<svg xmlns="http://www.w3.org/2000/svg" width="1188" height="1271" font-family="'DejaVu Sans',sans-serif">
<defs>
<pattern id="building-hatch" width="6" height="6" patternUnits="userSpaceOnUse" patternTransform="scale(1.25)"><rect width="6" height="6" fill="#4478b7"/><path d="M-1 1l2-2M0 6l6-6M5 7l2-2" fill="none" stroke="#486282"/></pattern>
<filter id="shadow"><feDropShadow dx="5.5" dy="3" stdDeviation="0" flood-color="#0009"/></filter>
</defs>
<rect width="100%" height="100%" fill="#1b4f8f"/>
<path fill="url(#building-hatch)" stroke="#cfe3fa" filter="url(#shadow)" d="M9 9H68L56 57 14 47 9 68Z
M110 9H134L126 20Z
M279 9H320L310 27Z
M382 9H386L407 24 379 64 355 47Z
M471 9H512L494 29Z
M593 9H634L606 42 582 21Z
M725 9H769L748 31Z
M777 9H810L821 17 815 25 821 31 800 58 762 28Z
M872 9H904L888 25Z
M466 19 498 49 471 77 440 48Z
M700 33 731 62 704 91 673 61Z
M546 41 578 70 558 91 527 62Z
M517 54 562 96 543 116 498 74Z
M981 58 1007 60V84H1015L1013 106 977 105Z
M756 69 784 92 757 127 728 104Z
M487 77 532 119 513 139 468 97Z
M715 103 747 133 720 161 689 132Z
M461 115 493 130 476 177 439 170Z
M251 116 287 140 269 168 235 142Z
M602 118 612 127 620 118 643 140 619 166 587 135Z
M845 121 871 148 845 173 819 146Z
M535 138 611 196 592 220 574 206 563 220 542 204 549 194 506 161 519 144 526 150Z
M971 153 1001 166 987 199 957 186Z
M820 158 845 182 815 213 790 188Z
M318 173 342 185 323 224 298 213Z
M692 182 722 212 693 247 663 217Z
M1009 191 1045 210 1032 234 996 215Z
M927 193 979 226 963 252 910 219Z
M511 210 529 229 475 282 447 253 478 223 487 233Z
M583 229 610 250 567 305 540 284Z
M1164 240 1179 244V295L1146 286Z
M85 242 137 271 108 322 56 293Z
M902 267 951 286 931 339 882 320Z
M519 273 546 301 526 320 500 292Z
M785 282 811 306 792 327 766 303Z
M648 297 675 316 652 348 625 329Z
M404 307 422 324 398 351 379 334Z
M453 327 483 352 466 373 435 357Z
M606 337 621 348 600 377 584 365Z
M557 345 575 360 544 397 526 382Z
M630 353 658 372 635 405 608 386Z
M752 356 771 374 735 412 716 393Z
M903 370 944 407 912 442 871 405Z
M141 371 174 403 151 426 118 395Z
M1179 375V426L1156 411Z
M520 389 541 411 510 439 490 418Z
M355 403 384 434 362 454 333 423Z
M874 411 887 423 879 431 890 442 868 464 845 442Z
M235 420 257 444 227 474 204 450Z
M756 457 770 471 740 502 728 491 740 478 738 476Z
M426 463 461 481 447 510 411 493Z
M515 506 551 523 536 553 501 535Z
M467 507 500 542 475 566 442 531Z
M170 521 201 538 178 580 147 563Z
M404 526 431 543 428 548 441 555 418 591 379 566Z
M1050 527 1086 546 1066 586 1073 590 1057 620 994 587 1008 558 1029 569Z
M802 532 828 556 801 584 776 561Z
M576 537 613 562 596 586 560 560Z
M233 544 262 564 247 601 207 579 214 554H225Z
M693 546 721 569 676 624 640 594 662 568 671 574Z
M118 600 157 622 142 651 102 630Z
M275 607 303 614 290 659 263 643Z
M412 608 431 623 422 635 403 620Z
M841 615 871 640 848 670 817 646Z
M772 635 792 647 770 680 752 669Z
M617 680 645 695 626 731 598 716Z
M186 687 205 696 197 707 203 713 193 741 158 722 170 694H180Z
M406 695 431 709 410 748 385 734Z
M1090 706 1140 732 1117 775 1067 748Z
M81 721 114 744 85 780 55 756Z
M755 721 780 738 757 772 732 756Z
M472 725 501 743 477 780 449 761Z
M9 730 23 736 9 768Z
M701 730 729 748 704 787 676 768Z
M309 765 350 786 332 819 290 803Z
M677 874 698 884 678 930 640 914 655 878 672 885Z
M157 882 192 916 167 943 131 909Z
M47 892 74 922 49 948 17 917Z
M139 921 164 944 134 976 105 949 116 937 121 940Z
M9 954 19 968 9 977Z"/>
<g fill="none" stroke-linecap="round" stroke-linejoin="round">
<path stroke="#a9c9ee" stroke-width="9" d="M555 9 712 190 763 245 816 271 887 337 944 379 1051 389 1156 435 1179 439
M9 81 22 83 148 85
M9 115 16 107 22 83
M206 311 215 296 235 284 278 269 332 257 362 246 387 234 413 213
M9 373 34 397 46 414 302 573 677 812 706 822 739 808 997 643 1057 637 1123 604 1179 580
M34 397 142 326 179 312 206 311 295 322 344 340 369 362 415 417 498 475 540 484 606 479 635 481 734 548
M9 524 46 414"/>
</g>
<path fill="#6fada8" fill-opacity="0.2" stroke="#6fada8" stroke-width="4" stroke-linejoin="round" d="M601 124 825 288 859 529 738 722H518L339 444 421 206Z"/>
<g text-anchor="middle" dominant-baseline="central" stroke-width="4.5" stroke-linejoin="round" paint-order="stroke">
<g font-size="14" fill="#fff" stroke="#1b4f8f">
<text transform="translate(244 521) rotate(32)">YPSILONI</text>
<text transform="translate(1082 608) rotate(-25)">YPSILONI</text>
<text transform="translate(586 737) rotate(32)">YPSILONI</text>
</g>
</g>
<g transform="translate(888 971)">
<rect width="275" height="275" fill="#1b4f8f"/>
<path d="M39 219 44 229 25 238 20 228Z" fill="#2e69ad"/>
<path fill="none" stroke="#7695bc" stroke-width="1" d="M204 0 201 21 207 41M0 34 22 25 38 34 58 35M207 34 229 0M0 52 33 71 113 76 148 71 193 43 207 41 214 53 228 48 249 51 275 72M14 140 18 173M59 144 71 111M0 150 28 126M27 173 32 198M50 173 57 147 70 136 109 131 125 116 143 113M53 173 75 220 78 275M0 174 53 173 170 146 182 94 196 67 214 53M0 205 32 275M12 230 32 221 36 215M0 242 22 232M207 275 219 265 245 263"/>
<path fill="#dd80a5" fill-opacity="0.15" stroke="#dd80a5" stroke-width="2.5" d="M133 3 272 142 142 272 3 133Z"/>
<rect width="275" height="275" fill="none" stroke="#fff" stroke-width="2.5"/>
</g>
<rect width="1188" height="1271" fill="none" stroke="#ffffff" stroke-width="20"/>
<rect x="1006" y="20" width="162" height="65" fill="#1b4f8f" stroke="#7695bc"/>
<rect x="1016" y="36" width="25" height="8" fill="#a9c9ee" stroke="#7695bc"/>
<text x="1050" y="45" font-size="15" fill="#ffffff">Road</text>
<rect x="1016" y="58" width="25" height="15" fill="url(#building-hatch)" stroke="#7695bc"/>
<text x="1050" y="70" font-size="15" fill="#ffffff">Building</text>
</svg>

######

▶ Exercise goal: Your task is to restate, word for word, only those lines above that fall between the line holding "M9 730 23 736 9 768Z" and the line holding "M34 397 142", inclusive.

▶ Answer section:
M9 730 23 736 9 768Z
M701 730 729 748 704 787 676 768Z
M309 765 350 786 332 819 290 803Z
M677 874 698 884 678 930 640 914 655 878 672 885Z
M157 882 192 916 167 943 131 909Z
M47 892 74 922 49 948 17 917Z
M139 921 164 944 134 976 105 949 116 937 121 940Z
M9 954 19 968 9 977Z"/>
<g fill="none" stroke-linecap="round" stroke-linejoin="round">
<path stroke="#a9c9ee" stroke-width="9" d="M555 9 712 190 763 245 816 271 887 337 944 379 1051 389 1156 435 1179 439
M9 81 22 83 148 85
M9 115 16 107 22 83
M206 311 215 296 235 284 278 269 332 257 362 246 387 234 413 213
M9 373 34 397 46 414 302 573 677 812 706 822 739 808 997 643 1057 637 1123 604 1179 580
M34 397 142 326 179 312 206 311 295 322 344 340 369 362 415 417 498 475 540 484 606 479 635 481 734 548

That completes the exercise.